# 1965 Schwinn  Fleet 20 inch



## coasterbrakejunkie1969 (Apr 26, 2021)

Did not start out intended to be a muscle bike, but I could not help myself. I like the mini Stingray bars better then the bigger apes. Killer little bike in great shape. He fits right in with the rest of my muscle bike gang.


----------



## sworley (Apr 26, 2021)

Very neat! So clean!


----------



## schwinnbikebobb (Apr 26, 2021)

Very nice!!   I really like the 20 inchers!!   So cute.


----------



## irideiam (Apr 26, 2021)




----------



## bricycle (Apr 26, 2021)

I didn't realize they made 'em in 20" :eek:


----------



## cowglide (May 16, 2021)

cool! i am working on fleet and fiesta now! i like those tanks!


----------



## coasterbrakejunkie1969 (May 16, 2021)

cowglide said:


> cool! i am working on fleet and fiesta now! i like those tanks!

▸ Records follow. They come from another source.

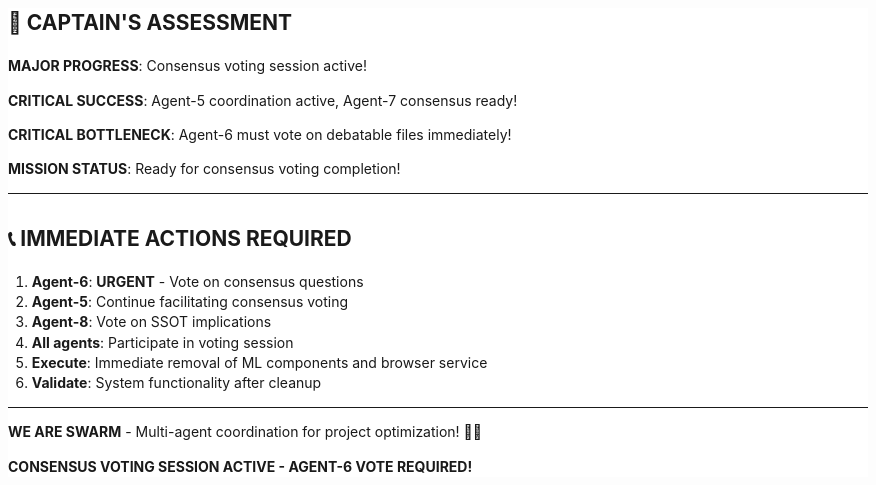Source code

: 
## 🐝 **CAPTAIN'S ASSESSMENT**

**MAJOR PROGRESS**: Consensus voting session active!

**CRITICAL SUCCESS**: Agent-5 coordination active, Agent-7 consensus ready!

**CRITICAL BOTTLENECK**: Agent-6 must vote on debatable files immediately!

**MISSION STATUS**: Ready for consensus voting completion!

---

## 📞 **IMMEDIATE ACTIONS REQUIRED**

1. **Agent-6**: **URGENT** - Vote on consensus questions
2. **Agent-5**: Continue facilitating consensus voting
3. **Agent-8**: Vote on SSOT implications
4. **All agents**: Participate in voting session
5. **Execute**: Immediate removal of ML components and browser service
6. **Validate**: System functionality after cleanup

---

**WE ARE SWARM** - Multi-agent coordination for project optimization! 🐝🚀

**CONSENSUS VOTING SESSION ACTIVE - AGENT-6 VOTE REQUIRED!**
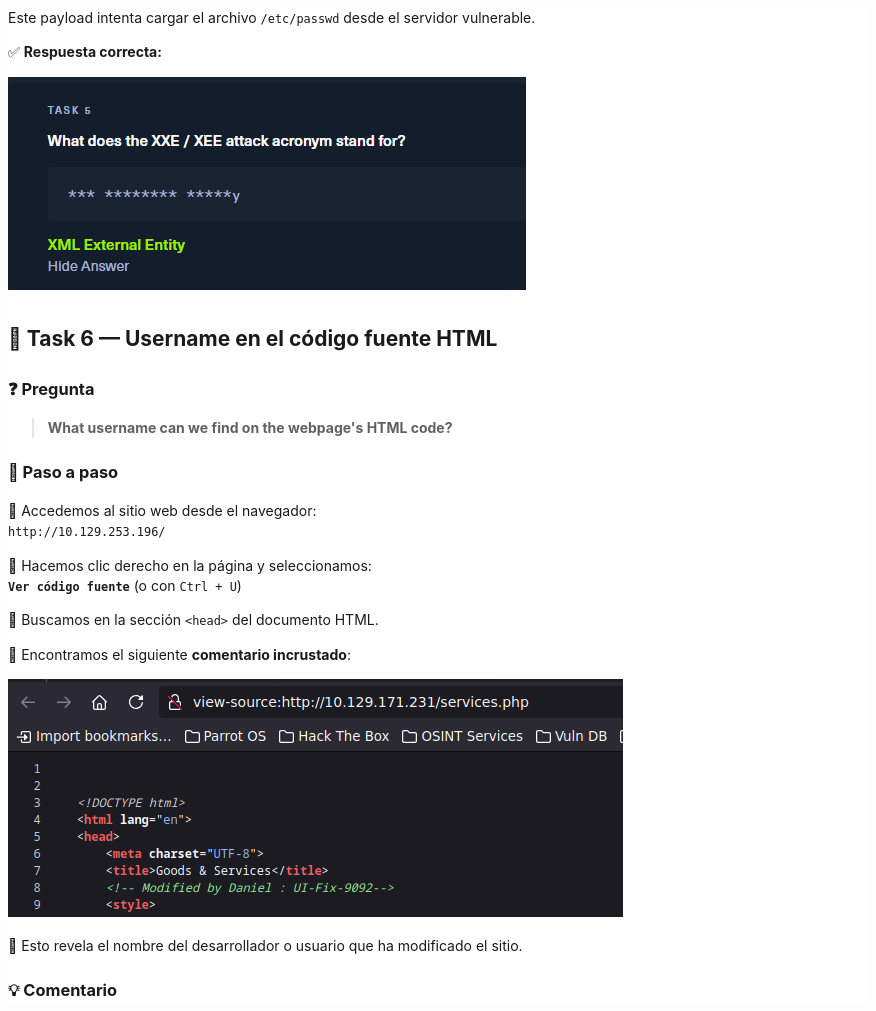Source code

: Este payload intenta cargar el archivo `/etc/passwd` desde el servidor vulnerable.

✅ **Respuesta correcta:**

![](../img/5f4581188907a10229b302b1a10b7352.png)

## 🧩 Task 6 — Username en el código fuente HTML

### ❓ Pregunta

> **What username can we find on the webpage's HTML code?**

### 🔎 Paso a paso

🔸 Accedemos al sitio web desde el navegador:  
`http://10.129.253.196/`

🔸 Hacemos clic derecho en la página y seleccionamos:  
**`Ver código fuente`** (o con `Ctrl + U`)

🔸 Buscamos en la sección `<head>` del documento HTML.

🔸 Encontramos el siguiente **comentario incrustado**:

![](../img/c18045bf9ae51c42f7e9fe1b464f2453.png)

📌 Esto revela el nombre del desarrollador o usuario que ha modificado el sitio.

### 💡 Comentario
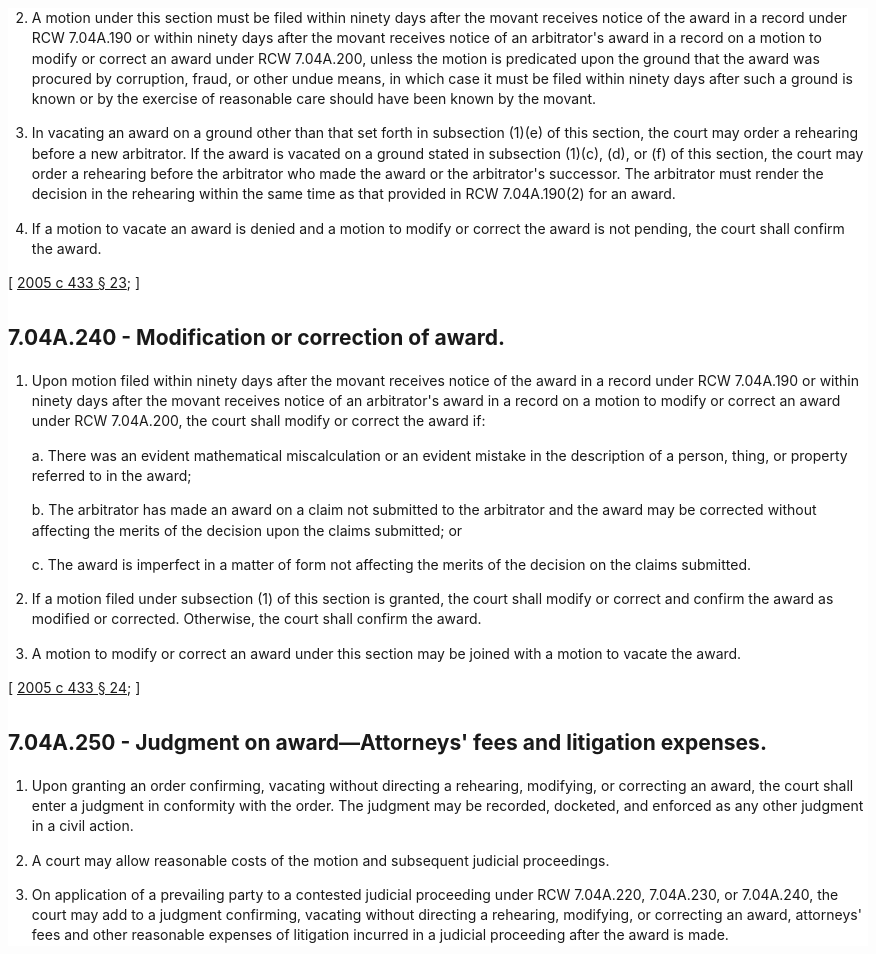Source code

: 2. A motion under this section must be filed within ninety days after the movant receives notice of the award in a record under RCW 7.04A.190 or within ninety days after the movant receives notice of an arbitrator's award in a record on a motion to modify or correct an award under RCW 7.04A.200, unless the motion is predicated upon the ground that the award was procured by corruption, fraud, or other undue means, in which case it must be filed within ninety days after such a ground is known or by the exercise of reasonable care should have been known by the movant.

3. In vacating an award on a ground other than that set forth in subsection (1)(e) of this section, the court may order a rehearing before a new arbitrator. If the award is vacated on a ground stated in subsection (1)(c), (d), or (f) of this section, the court may order a rehearing before the arbitrator who made the award or the arbitrator's successor. The arbitrator must render the decision in the rehearing within the same time as that provided in RCW 7.04A.190(2) for an award.

4. If a motion to vacate an award is denied and a motion to modify or correct the award is not pending, the court shall confirm the award.

\[ [2005 c 433 § 23](http://lawfilesext.leg.wa.gov/biennium/2005-06/Pdf/Bills/Session%20Laws/House/1054-S.SL.pdf?cite=2005%20c%20433%20§%2023); \]

## 7.04A.240 - Modification or correction of award.
1. Upon motion filed within ninety days after the movant receives notice of the award in a record under RCW 7.04A.190 or within ninety days after the movant receives notice of an arbitrator's award in a record on a motion to modify or correct an award under RCW 7.04A.200, the court shall modify or correct the award if:

   a. There was an evident mathematical miscalculation or an evident mistake in the description of a person, thing, or property referred to in the award;

   b. The arbitrator has made an award on a claim not submitted to the arbitrator and the award may be corrected without affecting the merits of the decision upon the claims submitted; or

   c. The award is imperfect in a matter of form not affecting the merits of the decision on the claims submitted.

2. If a motion filed under subsection (1) of this section is granted, the court shall modify or correct and confirm the award as modified or corrected. Otherwise, the court shall confirm the award.

3. A motion to modify or correct an award under this section may be joined with a motion to vacate the award.

\[ [2005 c 433 § 24](http://lawfilesext.leg.wa.gov/biennium/2005-06/Pdf/Bills/Session%20Laws/House/1054-S.SL.pdf?cite=2005%20c%20433%20§%2024); \]

## 7.04A.250 - Judgment on award—Attorneys' fees and litigation expenses.
1. Upon granting an order confirming, vacating without directing a rehearing, modifying, or correcting an award, the court shall enter a judgment in conformity with the order. The judgment may be recorded, docketed, and enforced as any other judgment in a civil action.

2. A court may allow reasonable costs of the motion and subsequent judicial proceedings.

3. On application of a prevailing party to a contested judicial proceeding under RCW 7.04A.220, 7.04A.230, or 7.04A.240, the court may add to a judgment confirming, vacating without directing a rehearing, modifying, or correcting an award, attorneys' fees and other reasonable expenses of litigation incurred in a judicial proceeding after the award is made.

I'm really happy with it, I'm really loving the non Stingray type muscle bikes. They are not as common and not as pricy. I see you are located in Japan it must be hard to find parts there. Be sure to post pictures and good luck


----------



## cowglide (May 16, 2021)

coasterbrakejunkie1969 said:


> I'm really happy with it, I'm really loving the non Stingray type muscle bikes. They are not as common and not as pricy. I see you are located in Japan it must be hard to find parts there. Be sure to post pictures and good luck



will do! thanks!


----------